• insan hayatı 3 bölüm. geçmiş gelecek ve şimdi. bugün yaşarken insan geçmişi düşünür geleceği hayal eder. geleceğe dair resimler hafızada silikleşse de anılar bir fotoğraf karesi ile ölümsüzleşir.

    sonra birikir fotoğraflar bir çekmecede; adı fotoğraf çekmecesidir... her evde vardır bir çekmece. içinde sen ben sevdiklerimiz.

    geri getiremeyeceği tek şeydir insanın zaman. o yüzden insan saklamak ister, anılarda kalmak ölümsüzleştirmek ister o güzellikleri. göstermek ister, mutlulukla görmek ister en hüzünlü anında;

    işte böyle bişeyken durum aylin kendi fotoğraf çekmecesini sadece kendisine değil herkese açmış...
    içinde birikmiş hikayelerle dolu çekmece...

    ortak olunan mutluluklar, hikaye sahipleri için "ay bu benmiyim" şaşkınlıkları, izleyenler için "ben de birgün" hayalleri...
    fotoğraflar çok şey anlatırlar herkese...
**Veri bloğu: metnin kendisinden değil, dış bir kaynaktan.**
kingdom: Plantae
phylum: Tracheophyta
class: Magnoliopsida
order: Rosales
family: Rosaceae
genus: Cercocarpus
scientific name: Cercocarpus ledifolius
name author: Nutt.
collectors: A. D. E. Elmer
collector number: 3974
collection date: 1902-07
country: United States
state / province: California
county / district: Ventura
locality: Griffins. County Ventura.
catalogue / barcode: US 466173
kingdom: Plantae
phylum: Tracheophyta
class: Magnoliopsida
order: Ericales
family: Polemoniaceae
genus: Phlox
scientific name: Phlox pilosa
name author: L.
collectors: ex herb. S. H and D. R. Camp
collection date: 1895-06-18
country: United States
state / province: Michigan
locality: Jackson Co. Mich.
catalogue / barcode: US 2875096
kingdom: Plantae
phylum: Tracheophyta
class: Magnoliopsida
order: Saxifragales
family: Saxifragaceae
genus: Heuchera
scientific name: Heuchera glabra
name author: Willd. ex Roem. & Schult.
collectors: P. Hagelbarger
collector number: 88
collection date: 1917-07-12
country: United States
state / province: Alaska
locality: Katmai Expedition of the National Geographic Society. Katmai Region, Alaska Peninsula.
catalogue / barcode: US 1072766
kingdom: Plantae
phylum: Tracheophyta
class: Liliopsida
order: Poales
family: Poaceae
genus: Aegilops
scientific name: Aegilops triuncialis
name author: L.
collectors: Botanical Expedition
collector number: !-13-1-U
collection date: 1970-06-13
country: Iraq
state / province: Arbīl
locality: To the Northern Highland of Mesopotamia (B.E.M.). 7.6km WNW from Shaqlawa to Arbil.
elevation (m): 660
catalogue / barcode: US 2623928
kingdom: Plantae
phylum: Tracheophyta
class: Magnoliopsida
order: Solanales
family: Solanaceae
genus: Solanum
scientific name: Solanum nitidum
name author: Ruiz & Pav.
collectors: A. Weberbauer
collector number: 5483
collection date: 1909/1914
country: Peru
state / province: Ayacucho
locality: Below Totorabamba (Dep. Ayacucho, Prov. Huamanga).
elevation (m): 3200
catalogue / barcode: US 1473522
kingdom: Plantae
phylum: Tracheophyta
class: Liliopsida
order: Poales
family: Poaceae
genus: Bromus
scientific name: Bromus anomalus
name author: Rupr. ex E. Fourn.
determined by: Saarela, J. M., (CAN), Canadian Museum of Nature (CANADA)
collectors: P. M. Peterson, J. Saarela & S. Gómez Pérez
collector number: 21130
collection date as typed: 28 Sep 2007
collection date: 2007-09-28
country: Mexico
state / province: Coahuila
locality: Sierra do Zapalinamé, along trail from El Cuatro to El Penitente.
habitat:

    insan bazen yalnızken döner anılarına yönelir fotoğraf çekmecesine;

    http://www.fotografcekmecesi.com/
  • geçen sene temmuz ayında tanıştım onunla, sıcak ama bulutlu bir yaz gününde. aslında tanışıklığımız birazcık daha eskiye dayanıyordu, sitesine bakmış, çektiği fotoğrafları görmüştüm. her neyse diyorum ya, ilk kez karşılaşmamız canımdan çok sevdiğim iki insanın- dahası aslında hayatın bir yerinde karşılaşmaları kesin olup da benim sadece hikayelerinde vesile gibi olduğum canım arkadaşlarımın- düğünlerinde oldu. yakın arkadaşlarını evlendirenler bilirler, hiçbir aksilik olmasın istersin, her şey mükemmel olsun, yağmur yağmasın, insanlar bunalmasın, müzikler karışmasın, ufacık ama ufacık bir aksilik olmasın istersin. her şeyden de ötesi, o güzel gün belgelensin, sonsuza dek yaşasın istersin.

    işte böyle dualarla başladığım bir düğündü, aylin'e bizim masayı uygun görmüştü gelin hanım. aylin kah yerlerde, kah ayakta çekiyordu da çekiyordu. ama her şeyi, en güzel ayrıntıları ile belgelemek için oradaydı adeta. bazı insanların enerjileri gözlerinin içinden fışkıracak gibi olur ya, işte öyle bir insan fotoğraf çekmecesinin sanatçısı aylin. daha henüz fotoğrafları görmemiştik ama ben mükemmel olacaklarını o an sezmiştim. yanımda oturan sevdiceğime "bizi de o çekmeli" dedim, gülümseyerek onayladı. döndüm ve aylin'e bizi de sen çekmelisin dedim o anda.

    sonra fotoğraflar geldi, hala baka baka doyamıyoruz, arada açıp açıp yeniden bakıyoruz. başka çiftlerin fotoğraflarına da bakıyorum ve bir insanın düğünün en önemli ayrıntısının fotoğraf olduğuna inancım yeniden artıyor.

    ve ben ne mi yaptım? 8 mart 2011'de evlenme teklifi aldım. henüz isteme, nişan vs olmamıştı. henüz gelinlik bile bakmamıştım hiç. balayında nereye gidecektik, düğün nerede olacaktı vs vs, tüm bunları düşünmedim ilk etapta. hatta gün bile almamıştık nikah ve düğün için, sadece kafamızdan geçen bir tarih vardı. hemen ama hemen aylin'e mail attım. benim evleneceğim gün için başkasına söz vermiş olma ihtimali bile beni üzüntülere süreklemeye yeterdi, böyle bir şey olamazdı. neyse ki korktuğum başıma gelmedi, düğün günümde müsaitmiş aylin.

    benim düğünüm için ilk belirlediğim şey fotoğrafçım oldu. fotoğraf çekmecesine eklenmek için günleri sayıyorum ve eylül'ü bekliyorum.